The Weight

I’m not entirely sure I want anyone to read these posts.

Why do I do them? Is it because of the stigma regarding depression? Is it to expose the happy young man for the chronic depressive that he really is? Is it a cry for attention? Is it a cry of desperation?

My biggest worry about this experiment is that whoever is reading this will laugh at me. That they won’t understand the overweight man-boy with the overactive emotions that he can’t completely control.

If any of my ex’s ever read this, they’ll be thankful that they dodged a bullet. If any of my friends read this, I’m sure they’d just be sad. If my mum read this, I’m not entirely sure she’d be able to reconcile the boy that she sees with the things that I’ve written. Maybe they’re all just skimming through these pages to see if they’ve rated a mention.

I try so hard to put myself out there, to open my heart and love. But my biggest fear is of being rejected. I spend so much time telling myself that I will get rejected, to try and lessen the sting if I am rejected.

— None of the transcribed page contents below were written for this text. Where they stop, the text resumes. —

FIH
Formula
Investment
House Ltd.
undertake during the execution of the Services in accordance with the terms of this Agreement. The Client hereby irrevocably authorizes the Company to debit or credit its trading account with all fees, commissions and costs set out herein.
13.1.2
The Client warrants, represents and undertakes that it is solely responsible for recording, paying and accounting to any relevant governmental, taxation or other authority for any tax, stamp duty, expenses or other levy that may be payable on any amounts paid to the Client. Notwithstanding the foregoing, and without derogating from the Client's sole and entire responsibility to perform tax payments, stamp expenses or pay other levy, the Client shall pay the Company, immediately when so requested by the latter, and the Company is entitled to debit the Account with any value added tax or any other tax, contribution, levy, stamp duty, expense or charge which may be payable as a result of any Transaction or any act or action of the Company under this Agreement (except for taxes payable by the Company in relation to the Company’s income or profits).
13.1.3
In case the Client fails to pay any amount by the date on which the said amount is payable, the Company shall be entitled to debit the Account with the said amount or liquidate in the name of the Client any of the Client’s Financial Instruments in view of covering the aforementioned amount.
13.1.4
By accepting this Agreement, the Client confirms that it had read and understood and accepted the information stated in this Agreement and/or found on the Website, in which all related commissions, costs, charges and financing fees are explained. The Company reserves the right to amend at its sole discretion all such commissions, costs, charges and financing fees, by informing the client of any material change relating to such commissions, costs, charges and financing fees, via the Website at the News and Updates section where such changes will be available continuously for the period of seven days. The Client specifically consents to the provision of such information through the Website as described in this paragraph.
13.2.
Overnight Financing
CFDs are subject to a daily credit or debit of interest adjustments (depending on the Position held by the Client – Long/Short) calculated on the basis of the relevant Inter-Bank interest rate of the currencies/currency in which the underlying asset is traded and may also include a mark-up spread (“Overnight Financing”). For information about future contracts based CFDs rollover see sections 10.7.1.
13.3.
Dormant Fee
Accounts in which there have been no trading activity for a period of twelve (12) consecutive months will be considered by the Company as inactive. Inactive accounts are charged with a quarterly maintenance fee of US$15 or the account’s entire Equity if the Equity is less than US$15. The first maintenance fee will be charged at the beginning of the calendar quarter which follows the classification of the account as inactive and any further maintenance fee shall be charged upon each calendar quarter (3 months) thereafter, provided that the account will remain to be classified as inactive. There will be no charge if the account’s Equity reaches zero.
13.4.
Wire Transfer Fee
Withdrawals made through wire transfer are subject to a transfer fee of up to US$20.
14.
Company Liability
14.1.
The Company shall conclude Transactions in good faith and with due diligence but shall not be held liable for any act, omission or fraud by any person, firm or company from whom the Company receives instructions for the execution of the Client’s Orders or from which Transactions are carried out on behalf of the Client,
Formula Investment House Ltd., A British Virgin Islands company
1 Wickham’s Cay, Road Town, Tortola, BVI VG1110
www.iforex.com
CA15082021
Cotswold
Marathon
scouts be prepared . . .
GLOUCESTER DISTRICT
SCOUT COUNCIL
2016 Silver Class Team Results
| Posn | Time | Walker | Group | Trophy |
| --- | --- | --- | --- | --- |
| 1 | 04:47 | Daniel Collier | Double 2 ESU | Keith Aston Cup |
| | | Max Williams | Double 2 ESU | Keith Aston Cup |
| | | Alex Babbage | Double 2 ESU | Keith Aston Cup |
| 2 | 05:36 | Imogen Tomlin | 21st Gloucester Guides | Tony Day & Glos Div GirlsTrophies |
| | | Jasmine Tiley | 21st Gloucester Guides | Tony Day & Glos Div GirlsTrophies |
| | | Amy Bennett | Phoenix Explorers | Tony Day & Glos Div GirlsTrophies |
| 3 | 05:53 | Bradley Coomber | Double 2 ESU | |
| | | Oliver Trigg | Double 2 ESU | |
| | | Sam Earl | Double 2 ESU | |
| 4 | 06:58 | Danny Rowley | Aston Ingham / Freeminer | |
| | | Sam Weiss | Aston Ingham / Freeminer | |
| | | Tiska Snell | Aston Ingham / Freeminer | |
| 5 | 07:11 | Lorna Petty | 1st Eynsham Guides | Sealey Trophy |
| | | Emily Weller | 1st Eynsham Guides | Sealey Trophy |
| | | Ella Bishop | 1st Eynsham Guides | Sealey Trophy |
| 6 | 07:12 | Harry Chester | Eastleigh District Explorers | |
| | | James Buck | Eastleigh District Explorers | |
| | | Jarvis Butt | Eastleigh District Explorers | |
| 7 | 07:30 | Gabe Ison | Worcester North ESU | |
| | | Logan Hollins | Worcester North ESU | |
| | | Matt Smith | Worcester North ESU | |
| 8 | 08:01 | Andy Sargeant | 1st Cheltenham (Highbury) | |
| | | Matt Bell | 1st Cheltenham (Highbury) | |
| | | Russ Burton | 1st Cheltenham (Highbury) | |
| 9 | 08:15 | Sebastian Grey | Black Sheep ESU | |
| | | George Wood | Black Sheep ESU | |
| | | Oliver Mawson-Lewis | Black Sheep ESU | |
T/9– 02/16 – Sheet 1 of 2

Sometimes I worry about rejection so much that I don’t even try. Easier to not try and believe you’ll be rejected, than to actually try and confirm the rejection.

This trip has brought out the worst emotions in me.

Why write so much while I’m here? Trips alone can be great but they also bring out the worst.

I got here, I was excited. I wanted to share that excitement with someone. I ran into hiccups while travelling, and I wanted to share my frustrations with someone. I get into the office, and I had no idea what I was doing, so I wish I had someone to share my anxiety with. The weekend was fun, I wish I could tell someone about it. This week terrifies me, why can’t I have someone to share my feelings with. A good afternoon, where’s someone to share my experience with? Fuck, why can’t I just have someone to share my life with? It’s not just about the sex, either. Fuck, if it was just about the sex, I would have taken up the guy who offered me a woman for AU$100 for the night. Jesus. No intimacy, poor girl and nothing worth it. I wondered afterwards if there was some way  could have paid the guy and recused the girl, send her to the airport to find a better life. God, people suck sometimes. No, it’s not about the sex. It’s about finding a connection, finding someone with whom you click with so much that everyone else doesn’t matter. Give me home on the couch watching TV with the one I love any day over crazy ‘excitement’. I’m an old man trapped in a young man’s body. An ugly young man, but still. And not one of those creepy old men that are over here, complaining that they can’t yell at women on the street back in Australia and tell them that they’re hot (ie not so subtly throwing it out there that they want to have sex with the poor harassed woman.)

Update from the shower – goddamn, I am a fat bitch. I am so fucking overweight, it’s disgusting. I realise that in the past 10 years of being fat, I have only been with one person. Only slept with one person. One girl has been the only one unfortunate enough to see me fat and naked. Jesus, no wonder she cheated. If I was dating me, and someone hot came along and offered themselves, who wouldn’t forget the giant pig they were dating? Fuck, it’s why people go on holidays, right? To forget the bullshit they have at home? It would be like getting away from The Blob. No-one thinks of escaping the gelatinous mass that is the Blob and thinks of how warm and squishy it was, and actually it was quite relaxing not having to worry about breathing because they were being crushed on all sides. She’s probably thinking “Wow, I had forgotten that penises usually aren’t covered by a fast stomach and encased in giant sausage thighs”. Good on her for putting up with me for so long. It’s amazing how many people will tell you you’re a nice guy when you’re depressed, and hoe many of those people are happily married. So, 100%. No-one single tells you you’re a wonderful guy, because, fuck, you might actually imagine they had a thing for you, and no single woman wants to have to deal with The Blob. Better to kill it with fire.

Set up a charity “Supporting Tiny Girls Who Date Fat Fucks”. No, literally support. They buy scaffolding and trestles so the girls aren’t crushed to death when they have sex with the guys.

I wonder if I ended up getting hot again, would I lose all my comedy material, considering so much of it is about how fat I am? It’s alright, I can still dip into how I’m a loser and still live at home.

Last time I did RAW, I was told that my lesbian joke was offensive (I remark how people keep telling me I look like a lesbian, so apparently getting compared to me is offensive), and to stop being self deprecating. I suppose no-one wants a sad clown.

Feel free to leave a comment below about your experiences with fat people. *sigh* Have you always been scared of them, or was it after a scary train ride pressed against the stomach of a sweating businessman that they became the thing of nightmares for you? I’m listening, caller.